While tech workers reap high salaries and lavish benefits, the people who cook and serve their food, maintain their offices and provide workplace security often live in poverty – and for every tech job created, four service workers are needed to support it, creating a large and growing underclass of “invisible workers” in Silicon Valley.  The issue — and startling statistics on the racial and ethnic segregation of Silicon valley — was laid out in an analysis of the Valley workforce by Working Partnerships USA, a public policy and research institute based in San Jose.   Workers who share a campus with the tech elite,  are forced to live in poverty by the high cost of living in the region. Community leaders are alarmed by the disappearance of jobs that pay a living wage, and experts in the field of social science and workforce economics, speak to the startling evidence of Silicon Valley’s economic and occupational segregation.

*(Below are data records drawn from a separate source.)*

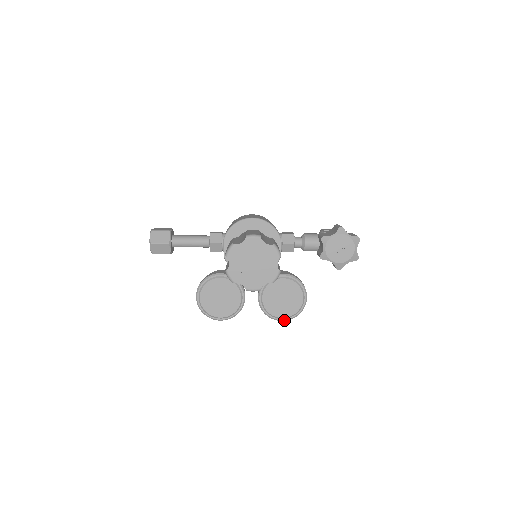
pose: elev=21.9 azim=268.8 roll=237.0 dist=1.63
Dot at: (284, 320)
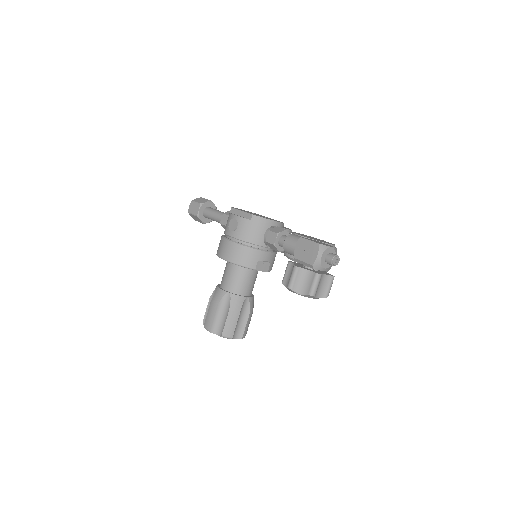
Dot at: occluded
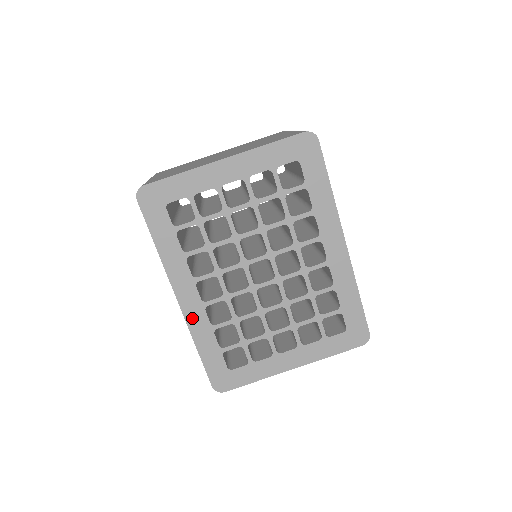
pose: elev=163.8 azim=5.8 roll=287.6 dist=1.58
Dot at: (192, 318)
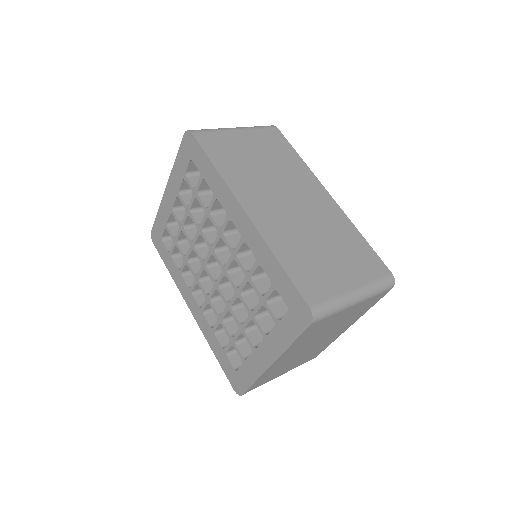
Dot at: (201, 324)
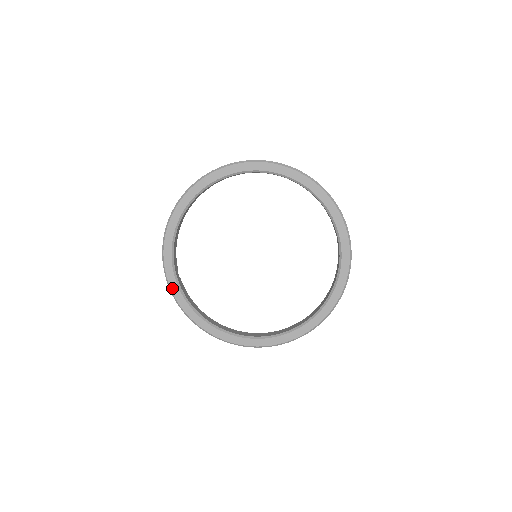
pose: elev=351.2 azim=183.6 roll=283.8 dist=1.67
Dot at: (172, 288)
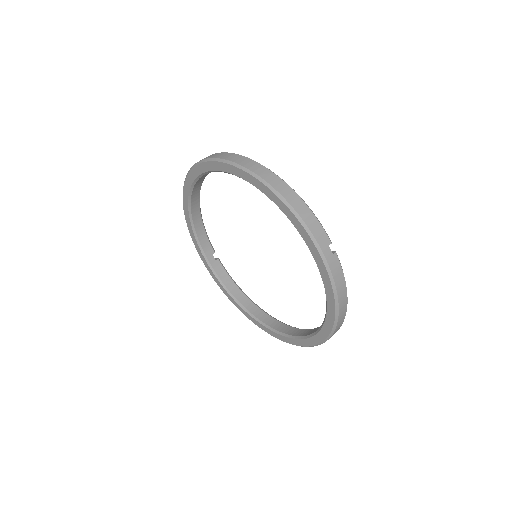
Dot at: (209, 272)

  •   In Silicon Valley, more than half of new jobs through 2018 will pay $50,000 or less, according to state employment projections.
  • The Bay Area Council estimates that every high tech job added to the local economy creates four jobs in support services fields.
  • The two largest tech occupations in Santa Clara County – systems software developers and applications software developers – earn median hourly wages of $63.62 and $61.87. The median hourly wages for the three largest categories of contracted workers – landscaping workers, janitors, and security guards – are $13.82, $11.39, and $14.17.
  • 88% of computer and mathematical jobs in Santa Clara County offer earned sick days; 85%, of engineering and architecture jobs offer earned sick days. But only 41% of building & ground cleaning jobs allow employees to take event a single paid sick day; private protective service jobs (which include security jobs) are nearly as bad, with only 45% providing any earned sick days. Nearly 80% of food service workers here lack paid sick leave.

The solutions don’t lie in increased STEM education and gender-based outreach for tech workers. The people who protect and serve Silicon Valley’s new elite need and deserve dignity in their own occupations. Tech companies negotiate, set prices for and sign every contract with the middleman companies. With a stroke of a pen – or a single keystroke – tech companies could improve economic opportunities for thousands of low-wage workers and their families by requiring that their contractors – their grounds maintenance companies, their food service providers, their private security firms – provide their workers with a living wage and fair benefits.